«Je ne répondrai qu’en présence de Bibo Bourgi en ce qui concerne la société Ahs dont il est actionnaire à 90 pour cent et moi à 10 pour cent». C’est l’essentiel de la formule qui est revenue en boucle dans presque toutes les réponses de Pape Mamadou Pouye, lors de son interrogatoire ce mercredi. Le présumé complice de Karim Wade et non moins actionnaire de la société Ahs (Africa handling services) n’a pas ajouté grand chose dans sa déclaration préliminaire.
Après l’interrogatoire du principal mis en cause Karim Meïssa Wade, c’était au tour de l’un de ses présumés complices de répondre aux questions de la Crei et du Procureur spécial Alioune Ndao. Il s’agit de Pape Mamadou Pouye. Le présumé complice Pouye est revenu dans un premier temps sur quelques éléments de précision concernant le délit pour lequel il est poursuivi.
Cependant, à l’instar du prévenu principal, Pouye a catégoriquement refusé de répondre à toutes les questions liées à la personne de Bibo Bourgi et à la société Ahs. Le présumé complice de Karim Wade ne s’est pas lassé de répéter à la Cour et à qui d’autre voulait l’entendre dans la salle 4 du palais de Justice qu’il a déjà répondu aux questions lors de son interrogatoire préliminaire. Selon Pape Mamadou Pouye, il serait déplacé de sa part de parler de Ahs alors que l’actionnaire majoritaire Bibo Bourgi est absent pour des raisons médicales. Et cette position se rapproche de celle de Karim Wade, qui exige de manière simple la suspension du procès et ce, jusqu’au rétablissement du troisième supposé larron, qui ne serait pas dans les dispositions physiques et intellectuelles pour prendre part à la suite de ce procès. Si bien qu’on a l’impression d’assister à un vrai dialogue de sourds. Cette stratégie de réserve adoptée par la défense n’a pas empêché le président de la Cour, ses différents assesseurs et le Procureur spécial de mener leur interrogatoire comme ils l’entendent.

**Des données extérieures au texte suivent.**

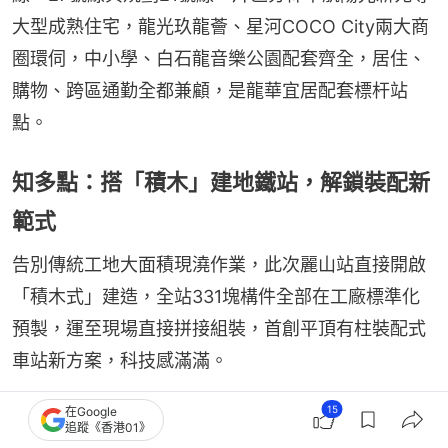
大型成熟住宅，龍光玖龍薈、星河COCO City兩大商
圈環伺，中小學、白石龍音樂公園配套齊全，居住、
購物、跨區通勤全都兼顧，是龍華宜居配套標杆站
點。
知多點：搭「積木」建地鐵站，解鎖裝配新
範式
告別傳統工地大面積現澆作業，此次麗山站直接開啟
「積木式」建造，全站331塊構件全部在工廠標準化
預製，運至現場直接拼接組裝，首創平頂有柱裝配式
車站新方案，科技感滿滿。
15
在Google
相關文章：
深圳北站萬象龍華官宣2027年開業　引進
追蹤《香港01》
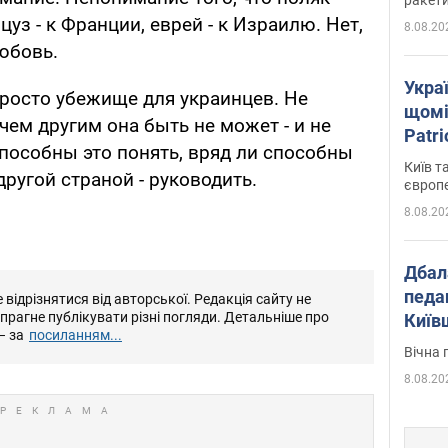
уз - к Франции, еврей - к Израилю. Нет,
8.08.20
любовь.
Укра
просто убежище для украинцев. Не
щомі
чем другим она быть не может - и не
Patr
способны это понять, вряд ли способны
розк
Київ т
другой страной - руководить.
європ
8.08.20
Дбал
педа
відрізнятися від авторської. Редакція сайту не
е прагне публікувати різні погляди. Детальніше про
Київ
– за
посиланням...
київс
Вічна 
8.08.20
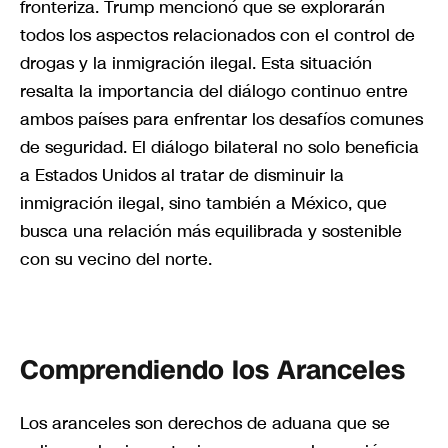
fronteriza. Trump mencionó que se explorarán
todos los aspectos relacionados con el control de
drogas y la inmigración ilegal. Esta situación
resalta la importancia del diálogo continuo entre
ambos países para enfrentar los desafíos comunes
de seguridad. El diálogo bilateral no solo beneficia
a Estados Unidos al tratar de disminuir la
inmigración ilegal, sino también a México, que
busca una relación más equilibrada y sostenible
con su vecino del norte.
Comprendiendo los Aranceles
Los aranceles son derechos de aduana que se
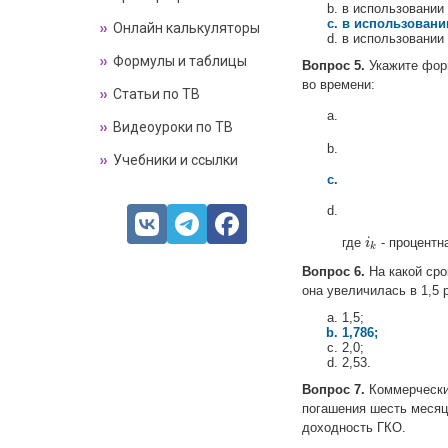
в использовании
в использовани
Онлайн калькуляторы
в использовании 
Формулы и таблицы
Вопрос 5.
Укажите форм
во времени:
Статьи по ТВ
Видеоуроки по ТВ
Учебники и ссылки
где
- процентн
i
i
k
k
Вопрос 6.
На какой сро
она увеличилась в 1,5 
1,5;
1,786;
2,0;
2,53.
Вопрос 7.
Коммерческий
погашения шесть месяце
доходность ГКО.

Ainsi, seule une précision majeure est ressortie des réponses glacées servies à la Cour par Pape Mamadou Pouye, qui a déclaré notamment : «Concernant la société Ahs, Bibo Bourgi est actionnaire majoritaire avec 90 pour cent des actions alors que je détiens les 10 pour cent restants.» A vrai dire, les 90 % qu’il attribue à Bibo sont partagés entre ce dernier et son frère avec respectivement 50 % pour Karim Abou Khalil Bourgi et 40 % pour Bibo, d’après le document officiel cité par la Cour.
Pour les questions de la partie civile, le co-prévenu Mamadou Pouye a poursuivi dans sa même logique de départ. Lorsque maître Yérim Thiam lui demande de dire quel était son salaire moyen avant les années 2000, il répond froidement : «Je ne me rappelle plus». Tout en refusant toujours de répondre à toute question impliquant Bibo Bourgi et la société Ahs.

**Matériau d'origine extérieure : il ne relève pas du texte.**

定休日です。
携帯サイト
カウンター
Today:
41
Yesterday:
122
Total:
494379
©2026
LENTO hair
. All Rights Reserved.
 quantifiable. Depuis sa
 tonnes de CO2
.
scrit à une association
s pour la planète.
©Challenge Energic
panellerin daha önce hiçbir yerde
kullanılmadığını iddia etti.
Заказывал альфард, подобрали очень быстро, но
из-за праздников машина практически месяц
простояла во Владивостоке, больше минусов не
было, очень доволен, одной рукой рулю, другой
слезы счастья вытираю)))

«Mon interrogatoire (à la gendarmerie) était systématiquement de la torture»
Par ailleurs, dans sa déclaration le supposé complice d’enrichissement illicite est revenu sur les conditions de son interrogatoire dans le cadre de l’enquête préliminaire. «Mon interrogatoire était systématiquement de la torture», affirme-t-il. En ce sens, Pouye dénonce le fait : «Ces méthodes utilisées par les enquêteurs ont la manie de nous faire dire des choses que l’on ne maîtrise pas et constituent une entorse aux droits humains. On m’a retenu de 9h à 20h sans me poser de questions. Et à 20h 30, un enquêteur est venu me dire que je ne suis pas la cible et qu’ils recherchent Karim Wade», explique Pape Mamadou Pouye à la Cour. Avant d’ajouter en toute quiétude : «Je ne suis pas un prête-nom et Karim n’est pas mon complice».